◆ **Exercise description**
Copy down the listing below exactly. Do not include pictures.

☆ ☆ ☆ ☆ ☆ ☆ ☆

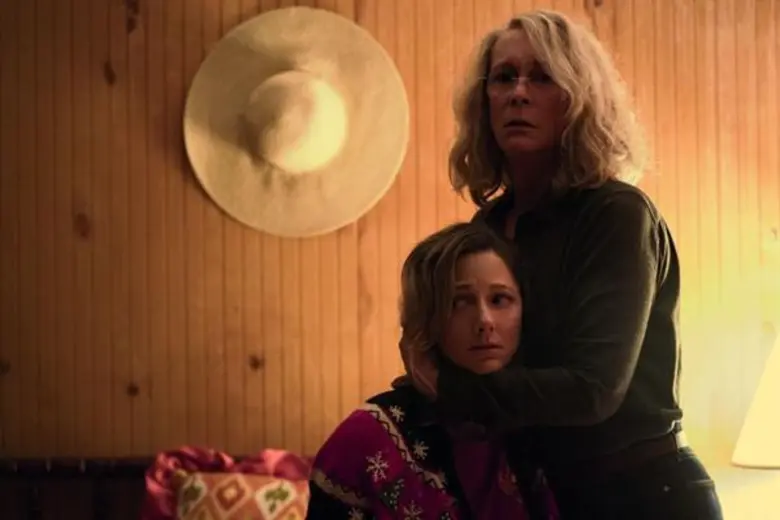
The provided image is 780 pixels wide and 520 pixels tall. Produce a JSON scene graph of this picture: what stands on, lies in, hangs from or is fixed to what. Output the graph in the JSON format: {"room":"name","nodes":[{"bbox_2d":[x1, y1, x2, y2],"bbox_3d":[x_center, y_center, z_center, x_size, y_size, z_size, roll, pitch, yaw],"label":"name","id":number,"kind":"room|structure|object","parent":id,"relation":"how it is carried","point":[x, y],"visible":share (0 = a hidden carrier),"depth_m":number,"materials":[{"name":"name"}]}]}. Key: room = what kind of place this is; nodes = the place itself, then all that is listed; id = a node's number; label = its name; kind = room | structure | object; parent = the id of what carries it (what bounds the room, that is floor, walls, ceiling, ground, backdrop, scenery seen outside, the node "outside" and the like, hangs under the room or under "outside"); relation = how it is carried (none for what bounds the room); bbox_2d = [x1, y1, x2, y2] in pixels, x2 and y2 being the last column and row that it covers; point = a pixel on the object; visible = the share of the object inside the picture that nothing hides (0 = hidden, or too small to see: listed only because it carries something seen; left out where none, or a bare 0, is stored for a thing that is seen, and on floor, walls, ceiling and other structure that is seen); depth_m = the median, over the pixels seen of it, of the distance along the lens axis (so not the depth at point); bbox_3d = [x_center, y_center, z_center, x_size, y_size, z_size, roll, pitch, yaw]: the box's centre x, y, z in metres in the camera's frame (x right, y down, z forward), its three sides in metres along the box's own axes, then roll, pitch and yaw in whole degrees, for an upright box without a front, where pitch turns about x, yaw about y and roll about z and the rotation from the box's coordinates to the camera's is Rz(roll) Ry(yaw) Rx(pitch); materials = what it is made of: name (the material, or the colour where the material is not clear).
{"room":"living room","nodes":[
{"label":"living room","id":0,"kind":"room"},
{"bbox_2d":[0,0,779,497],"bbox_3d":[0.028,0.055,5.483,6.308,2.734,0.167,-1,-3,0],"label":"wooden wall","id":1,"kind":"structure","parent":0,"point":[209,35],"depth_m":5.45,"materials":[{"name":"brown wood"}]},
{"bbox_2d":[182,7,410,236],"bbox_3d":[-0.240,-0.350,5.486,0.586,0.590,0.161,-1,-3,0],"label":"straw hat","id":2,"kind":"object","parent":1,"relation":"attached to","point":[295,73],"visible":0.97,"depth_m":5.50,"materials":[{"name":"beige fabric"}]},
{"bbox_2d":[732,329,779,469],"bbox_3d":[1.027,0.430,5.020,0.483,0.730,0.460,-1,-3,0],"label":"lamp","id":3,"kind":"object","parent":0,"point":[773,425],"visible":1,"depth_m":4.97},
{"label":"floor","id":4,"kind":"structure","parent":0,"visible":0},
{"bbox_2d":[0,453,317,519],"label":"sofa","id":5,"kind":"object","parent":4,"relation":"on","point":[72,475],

☆ ☆ ☆ ☆ ☆ ☆ ☆

◆ **Response to this exercise**
The provided image is 780 pixels wide and 520 pixels tall. Produce a JSON scene graph of this picture: what stands on, lies in, hangs from or is fixed to what. Output the graph in the JSON format: {"room":"name","nodes":[{"bbox_2d":[x1, y1, x2, y2],"bbox_3d":[x_center, y_center, z_center, x_size, y_size, z_size, roll, pitch, yaw],"label":"name","id":number,"kind":"room|structure|object","parent":id,"relation":"how it is carried","point":[x, y],"visible":share (0 = a hidden carrier),"depth_m":number,"materials":[{"name":"name"}]}]}. Key: room = what kind of place this is; nodes = the place itself, then all that is listed; id = a node's number; label = its name; kind = room | structure | object; parent = the id of what carries it (what bounds the room, that is floor, walls, ceiling, ground, backdrop, scenery seen outside, the node "outside" and the like, hangs under the room or under "outside"); relation = how it is carried (none for what bounds the room); bbox_2d = [x1, y1, x2, y2] in pixels, x2 and y2 being the last column and row that it covers; point = a pixel on the object; visible = the share of the object inside the picture that nothing hides (0 = hidden, or too small to see: listed only because it carries something seen; left out where none, or a bare 0, is stored for a thing that is seen, and on floor, walls, ceiling and other structure that is seen); depth_m = the median, over the pixels seen of it, of the distance along the lens axis (so not the depth at point); bbox_3d = [x_center, y_center, z_center, x_size, y_size, z_size, roll, pitch, yaw]: the box's centre x, y, z in metres in the camera's frame (x right, y down, z forward), its three sides in metres along the box's own axes, then roll, pitch and yaw in whole degrees, for an upright box without a front, where pitch turns about x, yaw about y and roll about z and the rotation from the box's coordinates to the camera's is Rz(roll) Ry(yaw) Rx(pitch); materials = what it is made of: name (the material, or the colour where the material is not clear).
{"room":"living room","nodes":[
{"label":"living room","id":0,"kind":"room"},
{"bbox_2d":[0,0,779,497],"bbox_3d":[0.028,0.055,5.483,6.308,2.734,0.167,-1,-3,0],"label":"wooden wall","id":1,"kind":"structure","parent":0,"point":[209,35],"depth_m":5.45,"materials":[{"name":"brown wood"}]},
{"bbox_2d":[182,7,410,236],"bbox_3d":[-0.240,-0.350,5.486,0.586,0.590,0.161,-1,-3,0],"label":"straw hat","id":2,"kind":"object","parent":1,"relation":"attached to","point":[295,73],"visible":0.97,"depth_m":5.50,"materials":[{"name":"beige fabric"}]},
{"bbox_2d":[732,329,779,469],"bbox_3d":[1.027,0.430,5.020,0.483,0.730,0.460,-1,-3,0],"label":"lamp","id":3,"kind":"object","parent":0,"point":[773,425],"visible":1,"depth_m":4.97},
{"label":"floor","id":4,"kind":"structure","parent":0,"visible":0},
{"bbox_2d":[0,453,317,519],"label":"sofa","id":5,"kind":"object","parent":4,"relation":"on","point":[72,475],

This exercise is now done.